◆ What to work on
The answer should hold nothing but the lines from the one with "a* ρ w , m/s; |" through the end of the listing below, each exactly as written.
****
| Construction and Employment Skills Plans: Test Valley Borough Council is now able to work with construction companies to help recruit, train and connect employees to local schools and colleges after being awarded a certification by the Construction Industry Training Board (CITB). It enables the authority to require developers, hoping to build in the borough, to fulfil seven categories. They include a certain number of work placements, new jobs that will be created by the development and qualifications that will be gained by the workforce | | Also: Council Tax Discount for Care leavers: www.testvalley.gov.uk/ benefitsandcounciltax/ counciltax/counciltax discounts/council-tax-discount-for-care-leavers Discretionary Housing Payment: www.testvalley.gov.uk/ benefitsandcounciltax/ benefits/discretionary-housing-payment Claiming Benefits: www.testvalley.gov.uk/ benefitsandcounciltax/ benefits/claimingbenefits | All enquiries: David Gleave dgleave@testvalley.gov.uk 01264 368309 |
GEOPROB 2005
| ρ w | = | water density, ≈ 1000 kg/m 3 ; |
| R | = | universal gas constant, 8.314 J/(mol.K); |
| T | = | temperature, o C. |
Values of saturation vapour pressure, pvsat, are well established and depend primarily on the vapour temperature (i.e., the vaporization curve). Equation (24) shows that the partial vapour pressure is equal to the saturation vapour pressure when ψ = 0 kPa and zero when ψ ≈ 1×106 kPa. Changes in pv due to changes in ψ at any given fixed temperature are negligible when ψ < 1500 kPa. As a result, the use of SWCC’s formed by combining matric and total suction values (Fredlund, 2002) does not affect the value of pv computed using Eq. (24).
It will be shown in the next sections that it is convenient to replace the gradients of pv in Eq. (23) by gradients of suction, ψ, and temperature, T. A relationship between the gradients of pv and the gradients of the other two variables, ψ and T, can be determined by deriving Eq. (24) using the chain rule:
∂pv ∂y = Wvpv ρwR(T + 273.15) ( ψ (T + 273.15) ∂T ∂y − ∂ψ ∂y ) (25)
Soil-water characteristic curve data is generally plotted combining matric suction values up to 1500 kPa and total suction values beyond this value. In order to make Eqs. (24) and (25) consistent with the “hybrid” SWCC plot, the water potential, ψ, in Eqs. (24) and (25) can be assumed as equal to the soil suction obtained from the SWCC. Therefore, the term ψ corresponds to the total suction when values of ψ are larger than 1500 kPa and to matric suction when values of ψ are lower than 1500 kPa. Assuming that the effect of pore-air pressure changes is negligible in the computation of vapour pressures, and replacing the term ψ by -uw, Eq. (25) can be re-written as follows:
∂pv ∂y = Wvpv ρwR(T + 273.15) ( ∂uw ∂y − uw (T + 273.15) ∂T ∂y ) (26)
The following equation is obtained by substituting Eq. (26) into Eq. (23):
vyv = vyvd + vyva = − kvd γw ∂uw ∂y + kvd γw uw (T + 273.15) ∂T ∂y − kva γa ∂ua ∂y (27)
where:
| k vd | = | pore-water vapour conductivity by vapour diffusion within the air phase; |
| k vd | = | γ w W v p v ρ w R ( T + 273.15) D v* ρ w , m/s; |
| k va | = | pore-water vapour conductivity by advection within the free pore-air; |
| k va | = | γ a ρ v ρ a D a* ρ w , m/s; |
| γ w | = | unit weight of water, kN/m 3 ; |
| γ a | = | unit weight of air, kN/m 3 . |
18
****
◆ Result
| k va | = | γ a ρ v ρ a D a* ρ w , m/s; |
| γ w | = | unit weight of water, kN/m 3 ; |
| γ a | = | unit weight of air, kN/m 3 . |
18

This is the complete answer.